Democrats test attack strategies
Fetterman himself suffered a stroke just days before the primary and has since been out of action while recovering, but his party is wasting no time while he recuperates.
The Democratic Senate Campaign Committee is investing heavily in the race, which it sees as one of its best chances to claim an extra Senate seat in what is expected to otherwise be a bad year for the party.
For the Democrats this delay in deciding the Republican nominee is a convenient trial period to test out their strategies for November regardless of which candidate takes the nomination.
Both men attacked each other relentlessly throughout their primary campaigns, and the Democrats are already taking hints from the approaches they used against each other.
Oz attacked McCormick as a Wall Street schemer who would sell out Pennsylvanians for China, where he has previously had business interests.
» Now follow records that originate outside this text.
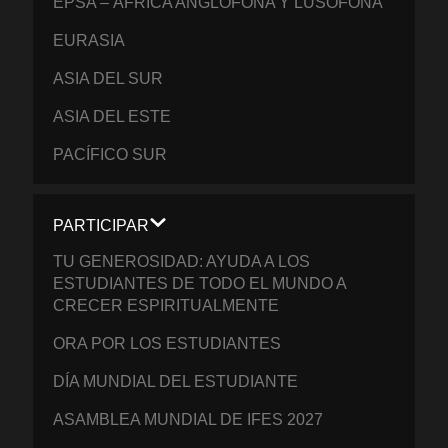
EPSA – ÁFRICA ANGLÓFONA Y LUSÓFONA
EURASIA
ASIA DEL SUR
ASIA DEL ESTE
PACÍFICO SUR
PARTICIPAR
TU GENEROSIDAD: AYUDA A LOS
ESTUDIANTES DE TODO EL MUNDO A
CRECER ESPIRITUALMENTE
ORA POR LOS ESTUDIANTES
DÍA MUNDIAL DEL ESTUDIANTE
ASAMBLEA MUNDIAL DE IFES 2027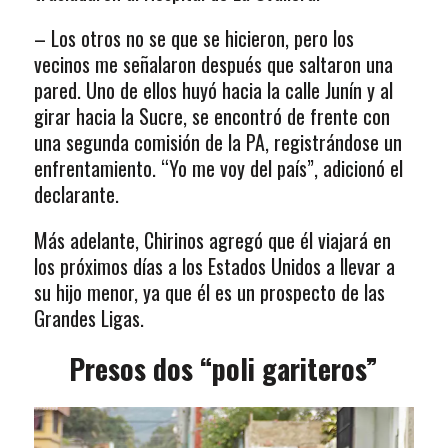
– Los otros no se que se hicieron, pero los
vecinos me señalaron después que saltaron una
pared. Uno de ellos huyó hacia la calle Junín y al
girar hacia la Sucre, se encontró de frente con
una segunda comisión de la PA, registrándose un
enfrentamiento. “Yo me voy del país”, adicionó el
declarante.
Más adelante, Chirinos agregó que él viajará en
los próximos días a los Estados Unidos a llevar a
su hijo menor, ya que él es un prospecto de las
Grandes Ligas.
Presos dos “poli gariteros”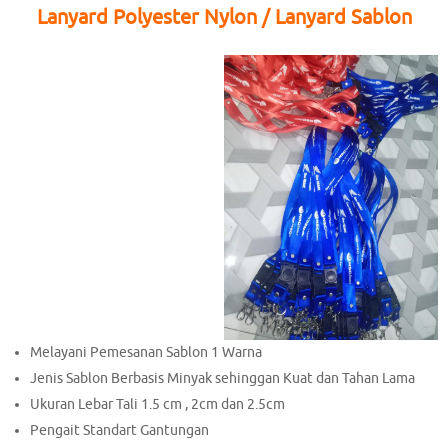
Lanyard Polyester Nylon / Lanyard Sablon
Melayani Pemesanan Sablon 1 Warna
Jenis Sablon Berbasis Minyak sehinggan Kuat dan Tahan Lama
Ukuran Lebar Tali 1.5 cm , 2cm dan 2.5cm
Pengait Standart Gantungan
McCormick accused Oz of being a Hollywood liberal who has only just changed his stripes to run for a Senate seat after a lifetime of supporting Democrats.
Republicans wait for nominee
Both men are particularly vulnerable to another issue that the Democratic Senate Campaign Committee has latched on to; neither has lived in Pennsylvania in recent years.
McCormick was born in the state but has lived elsewhere for most of his adult life, and Oz has only a tenuous connection to the state derived mostly from his time spent there while attending medical school.
Fetterman is very much a native Pennsylvanian, so the Democrats are free to attack both Republicans as “carpetbaggers” and they are not hesitating to do so.
The party intends to ensure that the Republican who ultimately secures the nomination approaches the general election as damaged goods.
They may be forced to divide their attentions, but McCormick and Oz are still unable to shift their campaigns into a primarily anti-Fetterman stance while they still have each other to contend with.
Fetterman’s health issues have been making it somewhat difficult for the Democrats to promote their own candidate, but the break in the action is at least providing ample opportunity to cultivate attack strategies to damage the other side without facing a unified Republican response.